Try initializing your datacontext with an explicit db connection, or call db.Connection.Open() right after creating the datacontext. That removes the overhead of distributed transactions...
Does the Stored Procedure you call participate in the ambient (parent) transaction? - that is the question.
It's likely that the Stored Procedure participates in the ambient transaction, which is causing the degredation. There's an MSDN article here discussing how they interrelate.
From the article:
"When a TransactionScope object joins an existing ambient transaction, disposing of the scope object may not end the transaction, unless the scope aborts the transaction. If the ambient transaction was created by a root scope, only when the root scope is disposed of, does Commit get called on the transaction. If the transaction was created manually, the transaction ends when it is either aborted, or committed by its creator."

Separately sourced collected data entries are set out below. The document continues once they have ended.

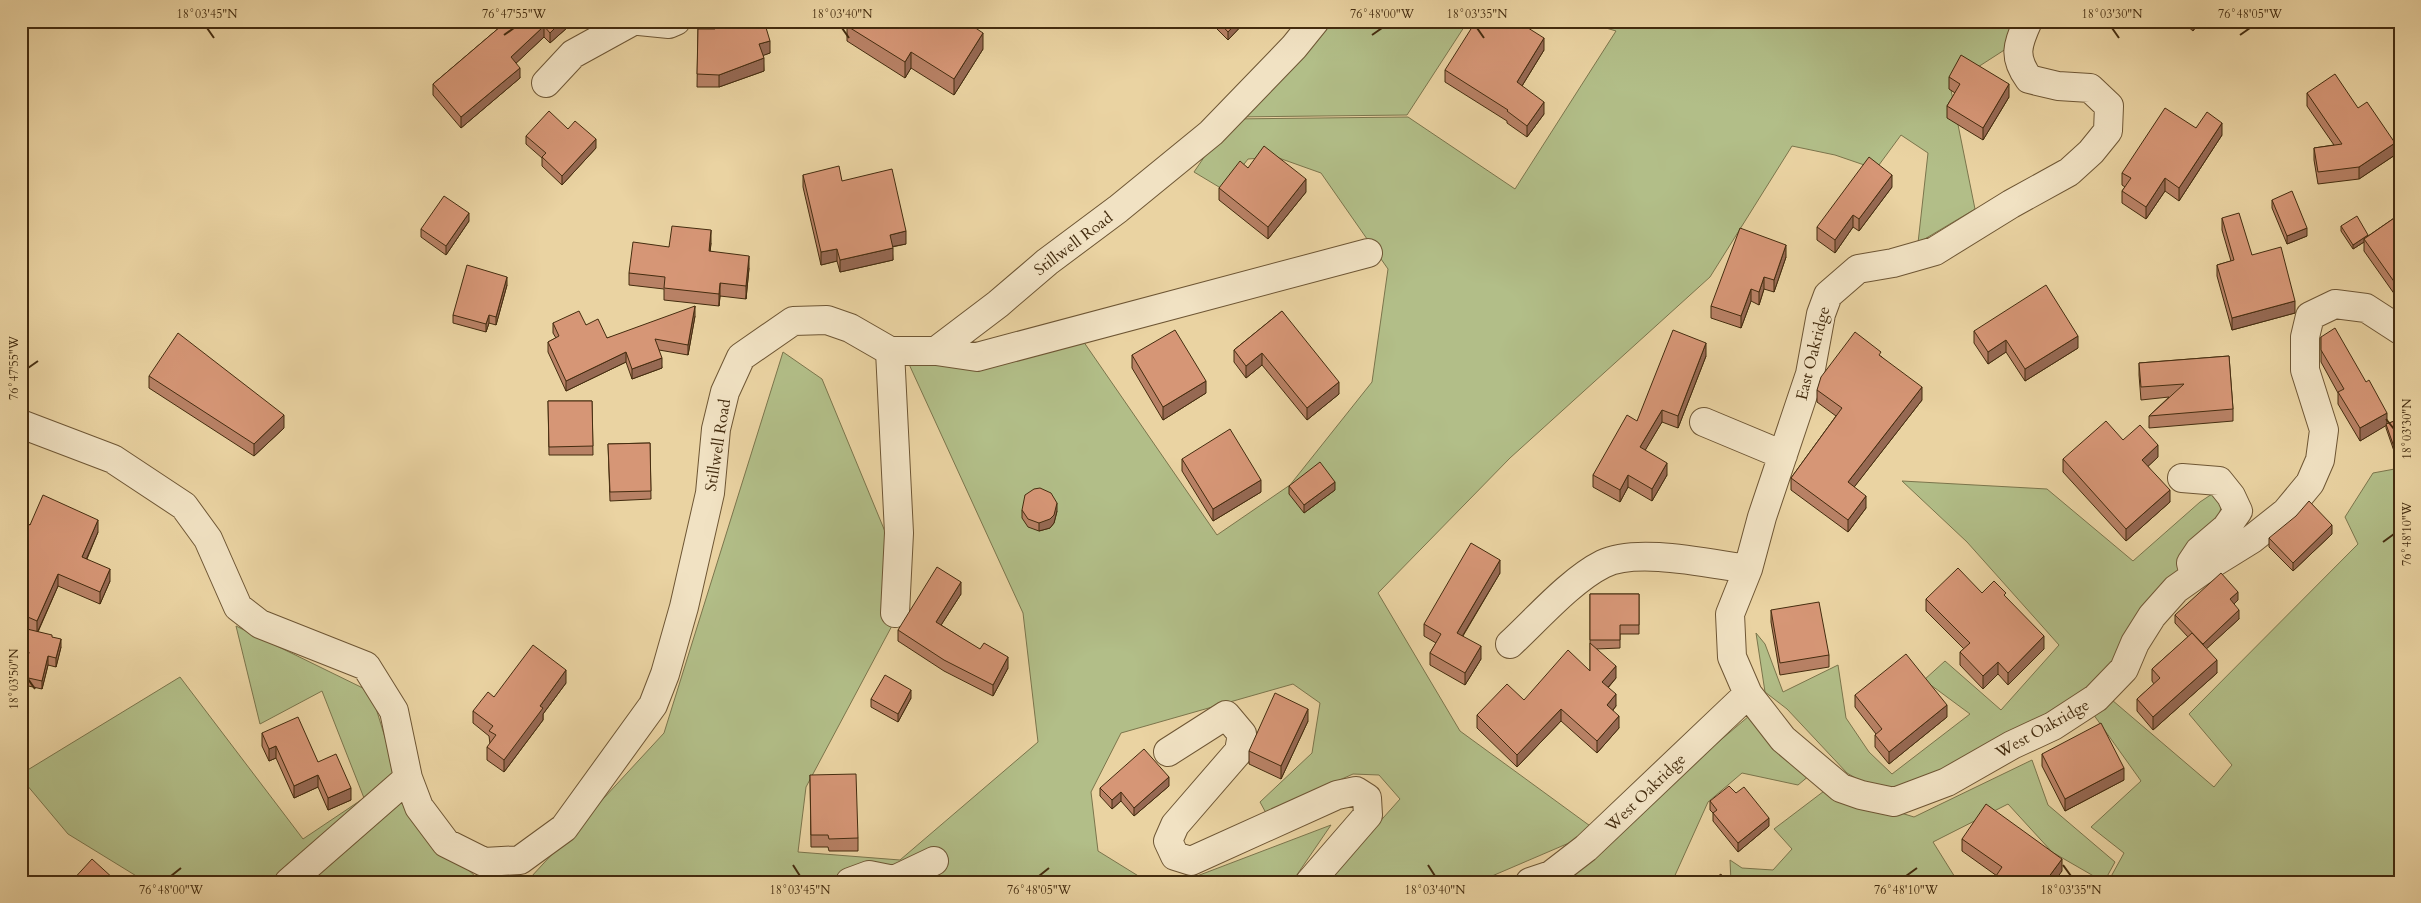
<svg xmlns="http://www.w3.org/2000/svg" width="2421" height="903" viewBox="0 0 2421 903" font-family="Cardo,serif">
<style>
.green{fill:#b2be88;stroke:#7b754c}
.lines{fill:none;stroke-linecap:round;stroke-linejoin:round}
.minor-casing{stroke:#6e5634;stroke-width:30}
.minor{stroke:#f1e2c3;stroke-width:28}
.wall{fill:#b88165;stroke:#442c0f}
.shaded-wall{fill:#966953;stroke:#442c0f}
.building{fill:#d69676;stroke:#442c0f}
.ticks{fill:none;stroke:#442c0f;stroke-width:2}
.labels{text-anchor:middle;stroke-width:5;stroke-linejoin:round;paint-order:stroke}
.street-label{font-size:16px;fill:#442c0f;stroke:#f1e2c3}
.neatline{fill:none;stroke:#442c0f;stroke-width:2}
.ticks-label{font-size:12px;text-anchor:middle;fill:#442c0f}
</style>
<rect width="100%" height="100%" fill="#ead3a2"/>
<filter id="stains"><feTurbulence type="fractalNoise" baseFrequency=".004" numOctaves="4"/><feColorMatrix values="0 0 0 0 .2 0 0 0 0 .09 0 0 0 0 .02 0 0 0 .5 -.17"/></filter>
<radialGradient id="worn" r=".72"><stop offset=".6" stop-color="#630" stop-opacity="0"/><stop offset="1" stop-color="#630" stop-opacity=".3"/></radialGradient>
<path class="green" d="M1324 21H1468L1407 115 1233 117Z
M1583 21H2018L2009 47 1950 85 1975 209 1918 243 1928 153 1901 135 1876 169 1835 155 1792 146 1710 277 1510 458 1378 593 1460 731 1597 831 1478 882H1326L1400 799 1379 775 1353 774 1266 813 1260 802 1312 753 1320 703 1293 684 1121 733 1091 792 1098 851 1140 877 1197 876 1331 825 1292 882H141L138 877 68 834 21 778V774L180 677 303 839 364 798 322 691 260 724 236 626 371 692 408 812 480 881 531 877 664 733 783 352 822 379 910 592 806 787 798 852 900 860 1038 742 1023 613 908 362 1081 338 1217 535 1290 485 1372 382 1388 269 1321 173 1276 157 1248 159 1224 190 1194 172 1230 119 1408 117 1515 189 1616 31Z
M2400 468V882H2108L2124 853 2091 827 2141 781 2091 711 2112 700 2214 787 2232 765 2189 714 2358 544 2345 517 2373 473Z
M1902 481 2047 489 2133 561 2200 502 2212 494 2222 504 2217 522 2183 579 2101 678 2056 713 1945 775 1886 790 1864 783 1847 773 1787 709 1765 692 1756 633 1765 644 1783 692 1838 665 1846 718 1869 752 1892 774 1970 714 1924 680 1945 661 2001 710 2059 645 1967 542Z
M1749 716 1816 770 1798 785 1742 773 1708 802 1672 882H1553Z
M2032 760 2048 805 2115 862 2104 882 2052 852 2008 804 1933 842 1958 882H1731L1730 860 1742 868 1773 870 1792 849 1774 829 1832 785 1846 796 1914 817Z"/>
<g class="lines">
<defs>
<path id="minor" d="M639 21 669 24 676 21
M546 83 573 54 633 21
M890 351 899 533 895 613
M936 351 977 357 1368 253
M1704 422 1783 455
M21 424 113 459 184 506 208 539 238 607 260 624 366 666 394 711 408 778 419 807 446 843 484 862 520 860 564 828 653 705 665 674 684 607 710 493 716 429 725 392 741 357 793 321 827 320 850 328 890 351H936L998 304 1047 262 1118 209 1211 133 1294 47 1315 21
M2182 478 2219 481 2231 496 2238 511 2226 528 2199 551 2191 563 2194 576
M1510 644C1537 619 1571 580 1603 564 1637 547 1710 564 1748 569
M1748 694 1732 657 1730 614 1748 569 1762 517 1810 374 1821 314 1828 295 1858 269 1893 263 1935 251 2011 204 2069 172 2091 152 2108 131 2109 106 2090 88 2058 86 2029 79C2013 57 2017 45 2028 21
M1168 752 1226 715 1242 734 1239 751 1175 825 1168 841 1175 856 1191 861 1337 795 1356 791 1367 798 1368 815 1310 882
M289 882 408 778
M850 882 869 875 894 880 934 861
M1530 882 1551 875 1586 848 1748 694 1783 739 1841 788 1861 795 1894 802 1947 782 2012 745 2053 726 2096 698 2124 669 2135 643 2152 616 2176 589 2210 565 2252 539 2286 512 2310 483 2320 460 2324 430 2305 370V337L2310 316 2335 304 2366 308 2400 330"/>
</defs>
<use href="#minor" class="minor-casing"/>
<use href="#minor" class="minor"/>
</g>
<path class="wall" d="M507 21H568V27L550 43 544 37 516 63 520 78 461 128 433 95V84Z
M711 21H764L770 53 763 55 764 71 719 87H697L698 29H711Z
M1209 21H1246L1228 40Z
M2181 21H2200L2193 31Z
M847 26 983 49 954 95 911 68 905 78 847 41Z
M1544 50 1522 86 1544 114 1527 137 1507 123V121L1445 82V70Z
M1949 77 2009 97 1983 140 1947 118V106L1955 93 1949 89Z
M2307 93 2395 155 2359 179 2318 184 2314 160V148L2334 145 2307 106Z
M2196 128 2222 135 2179 201 2165 191 2146 219 2122 203V191L2125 187 2122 185V173Z
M568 129 596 148 562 185 542 166V158L526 144V136Z
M1248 168 1306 192 1268 239 1219 200V188Z
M803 175 842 181 906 244 892 247 893 260 840 272 837 261 821 265 803 187Z
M1892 187 1859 231 1853 227 1835 253 1817 240V227Z
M2272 200 2307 236 2287 244 2272 208Z
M2400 214V302L2364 251V242L2353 249 2341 231V226L2368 236Z
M2222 218 2252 255 2295 313 2232 330 2217 276V265L2231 261 2222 230Z
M469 221 446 255 421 237V229Z
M711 243 710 251 749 268 746 299 720 296 719 306 664 300V289L629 285V273L669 247Z
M1786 257 1774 292 1764 289 1759 305 1751 301 1741 328 1711 318V306Z
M507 285 496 325 489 323 486 332 453 323V315Z
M1282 311 1339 394 1307 420 1262 365 1246 378 1234 362V350Z
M695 316 688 355 659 350 662 368 632 379 626 362 566 391 548 352V342L556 338 553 333V323L586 325 607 338Z
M1974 331 2078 348 2025 381 2006 352 1988 364 1974 343Z
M2321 337 2387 424 2400 419 2394 451 2386 428V425L2360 441 2338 404V393L2321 362Z
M1132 355 1206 393 1163 420 1132 368Z
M1706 356 1678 428 1662 422 1645 450 1667 475 1652 501 1628 487 1620 502 1593 487V475L1637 421Z
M1881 356 1922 400 1854 487 1866 508 1848 532 1791 490V478L1836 416 1817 402V390Z
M2229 356 2233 409V421L2149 428V416L2169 397 2141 400 2139 375V363Z
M149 376 284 428 254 456 149 388Z
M548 401H592L593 455H549Z
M2123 440 2158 457 2148 466 2170 502 2126 541 2063 472V459Z
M650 443 651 499 610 501 608 444Z
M1182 459 1261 492 1213 521 1182 471Z
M1289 486 1335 490 1304 513 1289 494Z
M1022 510 1057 511 1054 523 1050 528 1039 531 1028 527 1022 518Z
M21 521 30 525 98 532 87 559 110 581 100 604 58 586 38 632 52 637 61 647 56 667 48 665 42 689 24 685V677L27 660 23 659V651L30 630 21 626Z
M2332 534 2293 571 2269 547V538Z
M1500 573 1463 636 1481 659 1465 685 1430 665V653L1436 643 1424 636V624Z
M1982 593 2006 597 2044 649 2008 685 1998 674 1983 689 1960 665V652L1964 649 1926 611V599Z
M961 594 941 625 1008 668 993 696 944 671 898 641V630Z
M1590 594H1639V634H1620V648L1596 649 1616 678 1608 688 1616 706 1613 710 1619 728 1597 753 1561 721 1517 767 1477 728V715L1524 700 1590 671Z
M2238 600 2234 604 2239 619 2206 649 2217 673 2153 730 2137 711V699L2154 684 2152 681V669L2188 637 2175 623V615Z
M1771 610 1829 655V667L1780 675 1771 622Z
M566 683 543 714V720L504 772 487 760V747L490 744 489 736 473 723V711L494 697Z
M1855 695 1947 717 1889 764 1875 747V735L1876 734 1855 707Z
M911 698 898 722 871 707V699Z
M1308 721 1281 779 1249 764V751Z
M262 733 318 762 351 800 328 810 318 787 294 798 276 758 269 761 262 746Z
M2042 754 2124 780 2065 811 2042 766Z
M810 775 858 838V851H829L828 847H811Z
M1169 786 1134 816 1121 801 1112 809 1100 796V788Z
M1736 793 1769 826 1738 852 1713 821V813L1710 810V801Z
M1962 839 2062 871 1997 876 1962 851Z"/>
<path class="shaded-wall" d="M562 21H568V27L550 43V33Z
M1238 21H1246L1228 40V32Z
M2193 21H2200L2193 31Z
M544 26V37L511 68V57Z
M983 33V49L954 95V79Z
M1544 38V50L1517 94V82Z
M770 41V53L759 57V44Z
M911 52V68L905 78V62Z
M764 58V71L719 87V75Z
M520 68V78L461 128V117Z
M2009 84V97L1983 140V128Z
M1544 102V114L1527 137V126Z
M2222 123V135L2179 201V188Z
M596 139V148L562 185V176Z
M2395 143V155L2359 179V167Z
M1892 175V187L1859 231V219Z
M2165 178V191L2146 219V207Z
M1306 179V192L1268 239V227Z
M469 213V221L446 255V246Z
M1853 215V227L1835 253V240Z
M2307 228V236L2287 244V236Z
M711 230V243L709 263V251Z
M906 231V244L890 247V235Z
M2368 235V239H2364V242L2353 249V245Z
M1786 245V257L1774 292V280Z
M893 248V260L840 272V260Z
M837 249V261L821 265V252Z
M749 256V268L746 299V286Z
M507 277V285L496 325V317Z
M1764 277V289L1759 305V292Z
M720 283V296L719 306V294Z
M1751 289V301L1741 328V316Z
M2295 301V313L2232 330V318Z
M695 306V316L688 355V345Z
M489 315V323L486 332V324Z
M2078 336V348L2025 381V369Z
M2006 340V352L1988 364V352Z
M1706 343V356L1678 428V416Z
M626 352V362L566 391V381Z
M1262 353V365L1246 378V366Z
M662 358V368L632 379V369Z
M1206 381V393L1163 420V407Z
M1339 382V394L1307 420V408Z
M1922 387V400L1848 495V482Z
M1662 410V422L1640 459V447Z
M2387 413V425L2360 441V428Z
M284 415V428L254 456V444Z
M2158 445V457L2142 472V460Z
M2400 445V449L2394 451V447Z
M1667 463V475L1652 501V489Z
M1628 475V487L1620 502V490Z
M1261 480V492L1213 521V509Z
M1335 482V490L1304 513V505Z
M2170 490V502L2126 541V529Z
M1866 496V508L1848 532V520Z
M1057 503V511L1054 523 1050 528 1039 531V523Z
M98 520V532L82 569V557Z
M2332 525V534L2293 571V563Z
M1500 560V573L1457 645V633Z
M110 569V581L100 604V592Z
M58 574V586L37 633V621Z
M961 582V594L936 633V622Z
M2238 592V600L2230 608V599Z
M2239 610V619L2203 652V644Z
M2044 636V649L2008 685V673Z
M61 639V647L56 667V658Z
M1481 646V659L1465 685V673Z
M48 656V665L42 689V681Z
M1008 657V668L993 696V685Z
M2217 660V673L2153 730V717Z
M1998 662V674L1983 689V676Z
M1616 666V678L1602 694V682Z
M566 670V683L543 714V720L504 772V760L540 706Z
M911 690V698L898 722V714Z
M1616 694V706L1607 717V705Z
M1947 705V717L1889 764V752Z
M1308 709V721L1281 779V766Z
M1561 709V721L1517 767V755Z
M1619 716V728L1597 753V741Z
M276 746V758L269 761V749Z
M2124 768V780L2065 811V799Z
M318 775V787L294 798V786Z
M1169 777V786L1134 816V808Z
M351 788V800L328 810V798Z
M1121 792V801L1112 809V800Z
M1769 818V826L1738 852V843Z
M2062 859V871L2054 882H2045Z"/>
<path class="building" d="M507 21H562L550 33 544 26 511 57 520 68 461 117 433 84Z
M712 21H764L770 41 759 44 764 58 719 75 697 74 698 29H715Z
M850 21H965L983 33 954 79 911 52 905 62 847 26Z
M1218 21H1238L1228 32Z
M1476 21H1517L1544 38 1517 82 1544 102 1527 126 1507 111 1508 110 1445 70Z
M1961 55 2009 84 1983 128 1947 106 1960 84 1949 77Z
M2335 74 2358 108 2367 102 2395 143 2359 167 2318 172 2314 148 2342 144 2307 93Z
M2165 108 2196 128 2207 112 2222 123 2179 188 2165 178 2146 207 2122 191 2131 178 2122 173Z
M549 111 568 129 575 121 596 139 562 176 542 157 546 153 526 136Z
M1264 146 1306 179 1268 227 1219 188 1240 161 1248 168Z
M1869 157 1892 175 1859 219 1853 215 1835 240 1817 227Z
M839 166 842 181 892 169 906 231 890 235 893 248 840 260 837 249 821 252 803 175Z
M2292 191 2307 228 2287 236 2272 200Z
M444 196 469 213 446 246 421 229Z
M2239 213 2252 255 2281 247 2295 301 2232 318 2217 265 2234 260 2222 218Z
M2400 214V290L2364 239Z
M2357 216 2368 235 2353 245 2341 226Z
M672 226 711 230 709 251 749 256 746 286 720 283 719 294 664 288 665 277 629 273 633 242 669 247Z
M1740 228 1786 245 1774 280 1764 277 1759 292 1751 289 1741 316 1711 306Z
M467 265 507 277 496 317 489 315 486 324 453 315Z
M2046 285 2078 336 2025 369 2006 340 1988 352 1974 331Z
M695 306 688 345 655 339 662 358 632 369 626 352 566 381 548 342 559 336 553 323 579 311 586 325 598 319 607 338Z
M1282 311 1339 382 1307 408 1262 353 1246 366 1234 350Z
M2335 328 2366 382 2369 380 2387 413 2360 428 2338 392 2344 389 2321 350V337Z
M1175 330 1206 381 1163 407 1132 355Z
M1673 330 1706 343 1678 416 1662 410 1640 447 1667 463 1652 489 1628 475 1620 490 1593 475 1627 415 1637 421Z
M1855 332 1881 352 1879 355 1922 387 1848 482 1866 496 1848 520 1791 478 1842 408 1817 390 1821 377Z
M178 333 284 415 254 444 149 376Z
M2229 356 2233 409 2149 416 2184 384 2141 387 2139 363Z
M548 401H592L593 446 549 447Z
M2400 419V445L2394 447 2386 424Z
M2106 421 2123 440 2140 425 2158 445 2142 460 2170 490 2126 529 2063 459Z
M1230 429 1261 480 1213 509 1182 459Z
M650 443 651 491 610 492 608 444Z
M1320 462 1335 482 1304 505 1289 486Z
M1040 488 1051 493 1057 503 1054 515 1050 519 1039 523 1028 519 1022 510 1025 495 1034 489Z
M43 495 98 520 82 557 110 569 100 592 58 574 37 621 21 614V573L25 564 21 562V521L30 525Z
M2309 501 2332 525 2293 563 2269 538 2296 516Z
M1471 543 1500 560 1457 633 1481 646 1465 673 1430 653 1441 634 1424 624Z
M937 567 961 582 936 622 980 649 984 643 1008 657 993 685 944 660 898 630Z
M1958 568 1982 593 1994 581 2006 593 2004 595 2044 636 2008 673 1998 662 1983 676 1960 652 1970 643 1926 599Z
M2221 573 2238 592 2230 599 2239 610 2203 644 2175 615Z
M1590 594H1639V625H1620V640H1590Z
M1819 602 1829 655 1780 663 1771 610Z
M27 629 52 635V637L61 639 56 658 48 656 42 681 24 677 29 652 23 651Z
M2192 633 2217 660 2153 717 2137 699 2160 678 2152 669Z
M1590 643 1616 666 1602 682 1616 694 1607 705 1619 716 1597 741 1561 709 1517 755 1477 715 1507 684 1524 700 1568 650 1590 671Z
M533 645 566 670 540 706 543 708 504 760 487 747 496 735 489 731 493 726 473 711 488 692 494 697Z
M1906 654 1947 705 1889 752 1875 735 1882 729 1855 695Z
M885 675 911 690 898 714 871 699Z
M1275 693 1308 709 1281 766 1249 751Z
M298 717 318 762 336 754 351 788 328 798 318 775 294 786 276 746 269 749 262 733Z
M2101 723 2124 768 2065 799 2042 754Z
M1144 749 1169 777 1134 808 1121 792 1112 800 1100 788Z
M856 774 858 838 829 839 828 835H811L810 775Z
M1729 786 1736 793 1744 787 1769 818 1738 843 1713 813 1717 810 1710 801Z
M1986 804 2062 859 2045 882H1992L2002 867 1962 839Z
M92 859 115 880 113 882H71Z
M1721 874 1725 882H1709Z"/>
<path class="ticks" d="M207 28 214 38M842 28 849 38M1477 28 1484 38M2112 28 2119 38M504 35 514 28M1372 35 1382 28M2240 35 2250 28M28 368 38 361M2386 419 2394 429M2383 542 2394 534M28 679 35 689M793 865 800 876M1428 865 1435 876M2063 865 2071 876M171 876 181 868M1039 876 1049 868M1906 876 1917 868"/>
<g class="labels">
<g class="street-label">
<text transform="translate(1073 243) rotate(-37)" y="6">Stillwell Road</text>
<text transform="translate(1812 353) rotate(-76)" y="6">East Oakridge</text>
<text transform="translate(717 445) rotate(-81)" y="6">Stillwell Road</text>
<text transform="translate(2042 728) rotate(-29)" y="6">West Oakridge</text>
<text transform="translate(1645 792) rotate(-44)" y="6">West Oakridge</text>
</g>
</g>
<rect width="2421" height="903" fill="none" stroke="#ead3a2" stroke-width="55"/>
<rect x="28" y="28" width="2366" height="848" class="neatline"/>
<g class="ticks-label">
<text x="207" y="18">18°03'45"N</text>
<text x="514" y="18">76°47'55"W</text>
<text x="842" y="18">18°03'40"N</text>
<text x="1382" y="18">76°48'00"W</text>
<text x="1477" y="18">18°03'35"N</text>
<text x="2112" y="18">18°03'30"N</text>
<text x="2250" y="18">76°48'05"W</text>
<text transform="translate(14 368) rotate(-90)" y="4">76°47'55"W</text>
<text transform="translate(2407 429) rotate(-90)" y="4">18°03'30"N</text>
<text transform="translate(2407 534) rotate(-90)" y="4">76°48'10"W</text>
<text transform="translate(14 679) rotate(-90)" y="4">18°03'50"N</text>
<text x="171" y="894">76°48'00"W</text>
<text x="800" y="894">18°03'45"N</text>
<text x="1039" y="894">76°48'05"W</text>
<text x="1435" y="894">18°03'40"N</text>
<text x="1906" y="894">76°48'10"W</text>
<text x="2071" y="894">18°03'35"N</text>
</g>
<rect width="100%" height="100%" filter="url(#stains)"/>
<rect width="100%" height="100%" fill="url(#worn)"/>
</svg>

There's also a serious looking document on nested transactions which looks like it is directly applicable localted on MSDN here.
Note:
"If TransProc is called when a transaction is active, the nested transaction in TransProc is largely ignored, and its INSERT statements are committed or rolled back based on the final action taken for the outer transaction."
I think that explains the difference in performance - it's essentially the cost of maintaining the parent transaction. Kristofer's suggestion may help to reduce the overhead.